When the lamp light 3 and the CWNd:YAG laser 4 are overlapped as shown in FIG. Not only does laser absorption increase, but C
Even in the region not irradiated with the WNd:YAG laser, carriers exist due to absorption of light, so the thermal conductivity increases and the molten silicon 6 grows more slowly, excluding gate crystallization, and the grains become larger. Therefore, a region in which the orientation is controlled (typically, an insulating film is formed on a crystalline silicon substrate, a part of it is etched away, and a polycrystalline silicon film is formed on the entire surface) By growing from the tactile part of the membrane, it is possible to widen the area where single crystals form, 40μm x 200μ? A large grain size on the order of n was obtained.

Another example of how lamp light and laser light are superimposed is shown in FIG. 8 is a laser beam irradiation area, and 9 is a lamp light irradiation area. When polycrystalline or amorphous semiconductor films are irradiated in a stacked state and, for example, the semiconductor film is scanned in the direction of arrow 10, recrystallization progresses in the direction of arrow 11, and the center of the laser beam passes over the semiconductor film. Because the line part becomes the core, we were able to obtain large grains.

As described above, the present invention improves the film thickness by irradiating a polycrystalline or amorphous semiconductor film with laser light and light whose absorption coefficient for the semiconductor film is larger than that of the laser light. We can provide annealing methods that can be adapted to different types of materials and structures. In addition, the absorption coefficient of /J% for the semiconductor film is
- Compared to annealing with laser light alone, the power of laser light can be used more effectively by irradiating the light in layers,
As a result, the irradiation area of the laser can be expanded since a lower power density is sufficient, resulting in significant effects in shortening the annealing time per unit area and increasing the grain size.

Furthermore, since the laser beam and the light for increasing the absorption coefficient are not strong enough to melt the semiconductor film by themselves, shaping with a slit or the like is easier than in the past.

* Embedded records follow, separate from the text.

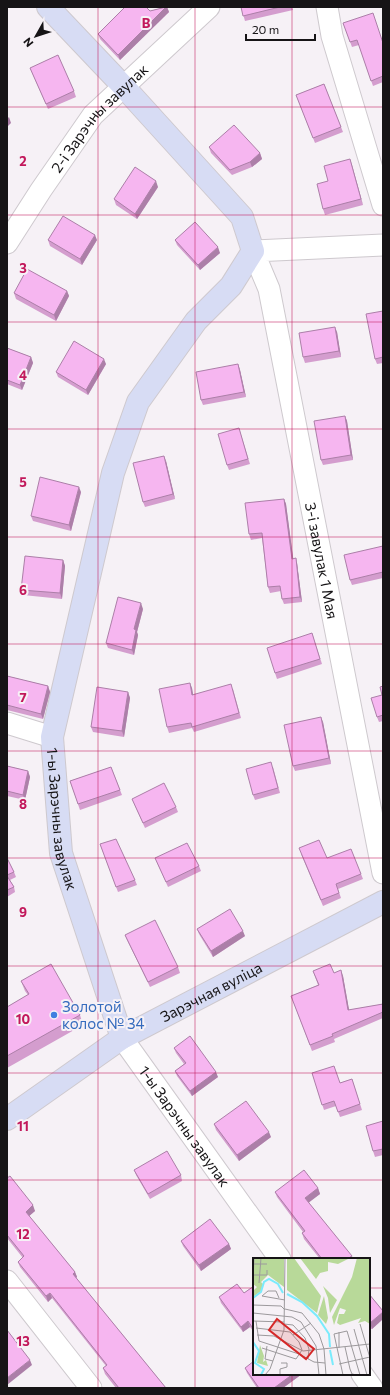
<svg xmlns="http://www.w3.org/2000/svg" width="390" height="1395" viewBox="0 0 390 1395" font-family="Commissioner,sans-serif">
<rect width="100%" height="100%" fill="#f6f1f6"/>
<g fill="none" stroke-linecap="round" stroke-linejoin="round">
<defs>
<g id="street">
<path d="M327,7L332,36L383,205"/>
<path id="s1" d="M7,243L41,190L93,115L209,7"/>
<path id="s2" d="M383,245L253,251L269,289L383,873"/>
<path d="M7,723L52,737"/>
<path id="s3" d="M122,1038L280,1259"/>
<path d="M7,1281L91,1388"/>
<path d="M362,1374L372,1388"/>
</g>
<g id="secondary">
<path id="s4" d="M48,7L124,87L242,217L253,251L231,286L196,321L138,402L113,473L52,737L61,853L122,1038"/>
<path id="s5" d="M7,1119L122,1038L383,902"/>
</g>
</defs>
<use href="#street" stroke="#cec9ce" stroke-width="23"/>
<use href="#secondary" stroke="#cec9ce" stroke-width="24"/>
<use href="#street" stroke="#fff" stroke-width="21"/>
<use href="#secondary" stroke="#d7dcf4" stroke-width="22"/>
</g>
<g fill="#d49dce">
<path d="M165,7H167L169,12L120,60L100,39L98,34L150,11Z"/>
<path d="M241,7H292L293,10L245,21Z"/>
<path d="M343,23L383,42V82L373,86L359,45L352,47Z"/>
<path d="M30,68L74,91L76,97L48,109Z"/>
<path d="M324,84L343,132L315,143L296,95Z"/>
<path d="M209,147L260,153L262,159L252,167L232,175L211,153Z"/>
<path d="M350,159L363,205L325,215L323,209L328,181Z"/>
<path d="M158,187L137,219L116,205L114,199Z"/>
<path d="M48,240H97L82,265L50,246Z"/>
<path d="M175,240L220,253L200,270L177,245Z"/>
<path d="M67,291L69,296L56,321L16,299L14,293Z"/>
<path d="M383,311V363L377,364L375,359Z"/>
<path d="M337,332L341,357L305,363L303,357Z"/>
<path d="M7,348L31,357L33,363L22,390L7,384Z"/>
<path d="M106,364L88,395L58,377L56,372Z"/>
<path d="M238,364L240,370L246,397L203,405L201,400Z"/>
<path d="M345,416L347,421L353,460L323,465L321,460Z"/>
<path d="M239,428L250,464L229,470L227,465Z"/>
<path d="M166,461L175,499L145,507L143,502Z"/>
<path d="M81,492L71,531L33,521L31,516Z"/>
<path d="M284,499L286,504L293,558L297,563L302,602L284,604L282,599L281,591L270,593L268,587L262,538L251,540L249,534Z"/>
<path d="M383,546V578L352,585L350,580Z"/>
<path d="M63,560L65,566L62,599L23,595L21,590Z"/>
<path d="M143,609L137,632L138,635L134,655L108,648L106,643Z"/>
<path d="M312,633L322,664L277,679L275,673Z"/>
<path d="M7,676L48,686L50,692L43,719L7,710Z"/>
<path d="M383,686V721L379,722L377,717L382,695Z"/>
<path d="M192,688L193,695L233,689L241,718L194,732L192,728L169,733L167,727Z"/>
<path d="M128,692L130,698L124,737L93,732L91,727Z"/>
<path d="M323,722L331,764L295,771L293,766Z"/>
<path d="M7,766L28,771L30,777L25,800L7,796Z"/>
<path d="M111,767L122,795L80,810L70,781Z"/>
<path d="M273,767L280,793L255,800L253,795Z"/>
<path d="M132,799L176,807L178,812L145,828Z"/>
<path d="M100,844L135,880L137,885L118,892Z"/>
<path d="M301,854L327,858L361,874L363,879L338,889L341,898L323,906Z"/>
<path d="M7,858L14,872L16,877L10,880L14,887L15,892L7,897Z"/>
<path d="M155,858L199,866L201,871L168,887Z"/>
<path d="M197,929L245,936L213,957L199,934Z"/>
<path d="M125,935L178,967L180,973L150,987L127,940Z"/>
<path d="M313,971L334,973L343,976L349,1010L383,1004V1018L334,1039L335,1042L312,1051L291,996L318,985Z"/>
<path d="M21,981L80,1015L83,1025L7,1068V1007L28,995L25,991Z"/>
<path d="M174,1048L218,1077L192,1096L177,1076L175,1071L184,1064L176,1053Z"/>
<path d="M312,1073L340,1083L352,1079L362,1110L340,1117L336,1106L324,1110Z"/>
<path d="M383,1121V1155L375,1157L373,1151Z"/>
<path d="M214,1124L271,1137L239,1161L216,1130Z"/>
<path d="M134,1170L181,1175L182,1181L150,1199L136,1175Z"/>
<path d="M7,1178L35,1211L29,1216L75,1272L77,1277L76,1278L166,1388H116L105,1374L103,1368L106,1366L52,1298L48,1302L20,1267L18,1262L23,1258L7,1238Z"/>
<path d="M318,1188L320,1194L308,1202L353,1259H320L304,1239L302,1233L303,1232L277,1197L275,1192Z"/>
<path d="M181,1241L229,1244L231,1249L201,1271L183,1246Z"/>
<path d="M254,1286V1332L250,1327L243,1332L221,1303L219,1297L244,1293Z"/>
<path d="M369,1294L383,1311V1319L372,1329H369Z"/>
<path d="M245,1368L254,1374H302L283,1388H257L247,1373Z"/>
</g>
<g fill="#ac7fa8">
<path d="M166,7H167L169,12L120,60L118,55Z"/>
<path d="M9,117L11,123L7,127V119Z"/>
<path d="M260,153L262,159L252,167L250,162Z"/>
<path d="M350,159L352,165L363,205L361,199Z"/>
<path d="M156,181L158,187L137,219L135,214Z"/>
<path d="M95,235L97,240L82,265L80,259Z"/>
<path d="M218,247L220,253L200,270L198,265Z"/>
<path d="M67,291L69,296L56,321L54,315Z"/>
<path d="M335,327L337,332L341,357L339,351Z"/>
<path d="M31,357L33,363L22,390L20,385Z"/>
<path d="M104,359L106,364L88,395L86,390Z"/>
<path d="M238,364L240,370L246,397L244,392Z"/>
<path d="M345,416L347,421L353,460L351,455Z"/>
<path d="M164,456L166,461L175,499L173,494Z"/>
<path d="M79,487L81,492L71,531L69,525Z"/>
<path d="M284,499L286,504L294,564L292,559Z"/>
<path d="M296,558L297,563L302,602L300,597Z"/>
<path d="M63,560L65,566L62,599L60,593Z"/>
<path d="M141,603L143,609L137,632L138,635L134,655L132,650L134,629Z"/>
<path d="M190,683L192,688L194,701L192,695Z"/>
<path d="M48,686L50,692L43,719L41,714Z"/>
<path d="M128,692L130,698L124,737L122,731Z"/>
<path d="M321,717L323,722L331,764L329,758Z"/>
<path d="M28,771L30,777L25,800L23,795Z"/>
<path d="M243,931L245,936L213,957L211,951Z"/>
<path d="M341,970L343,976L350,1015L348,1010Z"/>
<path d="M216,1072L218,1077L192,1096L190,1091Z"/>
<path d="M269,1132L271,1137L239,1161L237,1155Z"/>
<path d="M318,1188L320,1194L307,1204L305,1198Z"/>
<path d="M33,1205L35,1211L28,1217L26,1212Z"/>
<path d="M229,1244L231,1249L201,1271L199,1265Z"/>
<path d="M352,1256L353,1259H347Z"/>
<path d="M75,1272L77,1277L75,1279L73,1274Z"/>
<path d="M50,1293L52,1298L48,1302L46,1296Z"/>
<path d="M383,1312V1319L372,1329L370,1323Z"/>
<path d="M248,1321L250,1327L243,1332L241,1327Z"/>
<path d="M30,1360L32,1365L7,1385V1378Z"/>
<path d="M293,1374H302L283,1388H274Z"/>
</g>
<g fill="#f6b6f0" stroke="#ac7fa8">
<path d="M125,7H146L150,11L166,7L118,55L98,34Z"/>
<path d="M241,7H280L243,16Z"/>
<path d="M373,13L383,43V76L371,81L357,40L350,42L343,23Z"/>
<path d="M58,55L74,91L46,104L30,68Z"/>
<path d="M324,84L341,127L313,138L296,95Z"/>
<path d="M234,125L260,153L250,162L230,170L209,147Z"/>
<path d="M350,159L361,199L323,209L317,184L328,181L324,166Z"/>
<path d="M135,167L156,181L135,214L114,199Z"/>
<path d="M63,216L95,235L80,259L48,240Z"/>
<path d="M195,222L218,247L198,265L175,240Z"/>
<path d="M27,269L67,291L54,315L14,293Z"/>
<path d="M383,311V357L375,359L366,314Z"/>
<path d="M335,327L339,351L303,357L299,333Z"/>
<path d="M74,341L104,359L86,390L56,372Z"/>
<path d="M7,348L31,357L20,385L7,380Z"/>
<path d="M238,364L244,392L201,400L196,372Z"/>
<path d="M345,416L351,455L321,460L314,421Z"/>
<path d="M239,428L248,459L227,465L218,434Z"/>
<path d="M164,456L173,494L143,502L133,463Z"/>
<path d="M40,477L79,487L69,525L31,516Z"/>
<path d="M284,499L292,559L296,558L300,597L282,599L280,586L268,587L262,533L249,534L245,503Z"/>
<path d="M383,546V572L350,580L344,555Z"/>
<path d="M25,556L63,560L60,593L21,590Z"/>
<path d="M118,597L141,603L134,629L136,630L132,650L106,643Z"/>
<path d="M312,633L320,659L275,673L267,648Z"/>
<path d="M7,676L48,686L41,714L7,705Z"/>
<path d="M190,683L192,695L231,684L239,713L192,727L191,723L167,727L159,689Z"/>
<path d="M383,686V715L377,717L371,698L382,695L380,687Z"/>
<path d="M97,687L128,692L122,731L91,727Z"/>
<path d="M321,717L329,758L293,766L284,725Z"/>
<path d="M271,762L278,788L253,795L246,769Z"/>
<path d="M7,766L28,771L23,795L7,791Z"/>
<path d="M111,767L120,790L78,804L70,781Z"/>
<path d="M164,783L176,807L143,823L132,799Z"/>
<path d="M116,839L135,880L116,887L100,844Z"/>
<path d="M319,840L327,858L351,849L361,874L336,884L339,893L321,900L299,848Z"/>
<path d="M187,843L199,866L166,882L155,858Z"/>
<path d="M7,858L14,872L7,875Z"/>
<path d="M7,876L14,887L7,890Z"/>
<path d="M230,909L243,931L211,951L197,929Z"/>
<path d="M155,920L178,967L148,982L125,935Z"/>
<path d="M51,964L80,1015L7,1056V1007L29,994L21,981Z"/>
<path d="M330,964L334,973L341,970L348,1010L383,1004V1012L332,1034L333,1036L310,1045L291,996L319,985L313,971Z"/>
<path d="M190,1036L216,1072L190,1091L175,1071L186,1063L174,1048Z"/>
<path d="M334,1066L340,1083L352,1079L360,1104L338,1112L334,1101L322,1105L312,1073Z"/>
<path d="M246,1101L269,1132L237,1155L214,1124Z"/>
<path d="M383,1121V1149L373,1151L366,1126Z"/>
<path d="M167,1151L181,1175L148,1194L134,1170Z"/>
<path d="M304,1170L318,1188L305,1198L352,1256L347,1259H322L302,1233L305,1231L275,1192Z"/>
<path d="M10,1176L33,1205L26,1212L75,1272L73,1274L166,1388H119L103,1368L107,1365L50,1293L46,1296L18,1262L24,1256L7,1235V1178Z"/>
<path d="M210,1219L229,1244L199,1265L181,1241Z"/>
<path d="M237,1284L244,1293L254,1286V1330L248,1321L241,1327L219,1297Z"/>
<path d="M369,1294L383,1311V1312L370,1323H369Z"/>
<path d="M7,1330L30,1360L7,1378Z"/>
<path d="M254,1361V1374H293L274,1388H259L245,1368Z"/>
</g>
<path fill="none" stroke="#c2185b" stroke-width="1" stroke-opacity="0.55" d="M98,7V1388M195,7V1388M292,7V1259M7,107H383M7,215H383M7,322H383M7,429H383M7,537H383M7,644H383M7,751H383M7,858H383M7,966H383M7,1073H383M7,1180H383M7,1288H254M369,1288H383M292,1374V1388"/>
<circle fill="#3f7fe0" stroke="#f6f1f6" stroke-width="1.5" cx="54" cy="1015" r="4"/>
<g text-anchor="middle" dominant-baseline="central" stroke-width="4" stroke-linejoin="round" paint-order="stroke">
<g font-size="15" fill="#161416" stroke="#f6f1f6">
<text stroke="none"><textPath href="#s1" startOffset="156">2-і Зарэчны завулак</textPath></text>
<text stroke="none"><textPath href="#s2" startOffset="448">3-і завулак 1 Мая</textPath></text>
<text stroke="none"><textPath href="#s4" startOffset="941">1-ы Зарэчны завулак</textPath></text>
<text stroke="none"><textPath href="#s5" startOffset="241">Зарэчная вуліца</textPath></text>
<text stroke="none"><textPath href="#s3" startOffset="108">1-ы Зарэчны завулак</textPath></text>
</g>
<g font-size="15" fill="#366cbe" stroke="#f6f1f6" text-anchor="start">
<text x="62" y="1006">Золотой<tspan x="62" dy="17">колос № 34</tspan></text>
</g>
</g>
<g transform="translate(253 1258)">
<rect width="117" height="117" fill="#f6f1f6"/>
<path d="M0,0H31V29L15,17L8,24L10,26L8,33L0,39V33L4,29L0,26ZM34,0H41L68,38L64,55L34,32ZM47,0H97L85,6L75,4V13L67,15L63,21ZM104,0H117V66L112,63L105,65L108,60L87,67L84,65L86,56H91L93,52L87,50L81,67L79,59L99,19ZM70,28L84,42L77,55L75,40ZM71,38L75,60L73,66L65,57ZM7,87L11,98L10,104L13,102L15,108L4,105Z" fill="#b8d999"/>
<path fill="none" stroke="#7aebfc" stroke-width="2" d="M34,36L49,44L64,58L76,76L77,89M0,40L8,34L11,24L16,21L25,26L30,35M0,84L6,93L2,105L11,111L8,117M77,92L80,107"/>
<path fill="none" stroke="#9c999c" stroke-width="1" d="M0,6H14M0,17H14V12M0,21L1,0M6,25L8,0M9,38L32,42M9,38L15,33H23L26,40M0,47L28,48L32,52M32,51L49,55L66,76L71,91L73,117M0,55L39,59L48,64L63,88L66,117M0,63L31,64M3,63L6,83L46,96L61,104L72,105M31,66L40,67L52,80L56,91L55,101M107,66L117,100M3,70L37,74L46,84L49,92M101,71L114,117M4,77L21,78L50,93L117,86M40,77L58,65M14,88L12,101L20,103M92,89L97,111L99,116L104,117M9,90L43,101L49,92M86,90V74M86,106L117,99M12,117L17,111L31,72L32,0M27,117V111L34,109V105H28M90,117L81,76L94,73L107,117"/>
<path fill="#d62828" fill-opacity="0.15" stroke="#d62828" stroke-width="2" d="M24,61L61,91L53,101L16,72Z"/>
<rect width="117" height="117" fill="none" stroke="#161416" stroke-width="2"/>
</g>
<g font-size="13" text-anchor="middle" font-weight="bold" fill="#c2185b" stroke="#f6f1f6" stroke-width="4" stroke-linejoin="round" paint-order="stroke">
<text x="146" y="28">B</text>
<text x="23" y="166">2</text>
<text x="23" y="273">3</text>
<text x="23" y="380">4</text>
<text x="23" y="487">5</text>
<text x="23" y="595">6</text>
<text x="23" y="702">7</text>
<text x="23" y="809">8</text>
<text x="23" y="917">9</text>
<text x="23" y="1024">10</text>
<text x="23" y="1131">11</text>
<text x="23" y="1239">12</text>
<text x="23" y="1346">13</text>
</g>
<rect width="390" height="1395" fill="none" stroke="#161416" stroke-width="16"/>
<g transform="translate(36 36) rotate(231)" stroke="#f6f1f6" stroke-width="3" paint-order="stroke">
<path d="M0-3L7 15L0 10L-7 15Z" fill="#161416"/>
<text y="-6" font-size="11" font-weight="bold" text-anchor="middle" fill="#161416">N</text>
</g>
<path d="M246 34v6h69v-6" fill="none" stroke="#161416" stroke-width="2"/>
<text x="252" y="34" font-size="12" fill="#161416" stroke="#f6f1f6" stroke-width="3" paint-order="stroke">20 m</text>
</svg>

[Brief explanation of drawings]

FIG. 1 shows an embodiment of the present invention, in which (a) is a cross-sectional view and (b) is a plan view of the irradiation area. Also, the second time,
1 is a glass substrate; 2 is a polycrystalline or amorphous silicon film; 3 is a laser beam; 4 is a lamp beam; Molten silicon, 7 is 1J crystallized silicon film, +! ! ?
I? -8 is the laser beam irradiation area l. , 9 indicates the irradiation area of the lamp light, 10 indicates the scanning direction of trial scanning, and 11 indicates the six crystallization directions, respectively. 527--, Yuman Z figure

Claims (1)

[Claims] A polycrystalline or amorphous semiconductor film formed on a substrate is irradiated with laser light, and the semiconductor film is irradiated with light having a larger absorption coefficient than the laser light. A method for producing a semiconductor single crystal film, characterized by increasing the crystallization of the semiconductor film.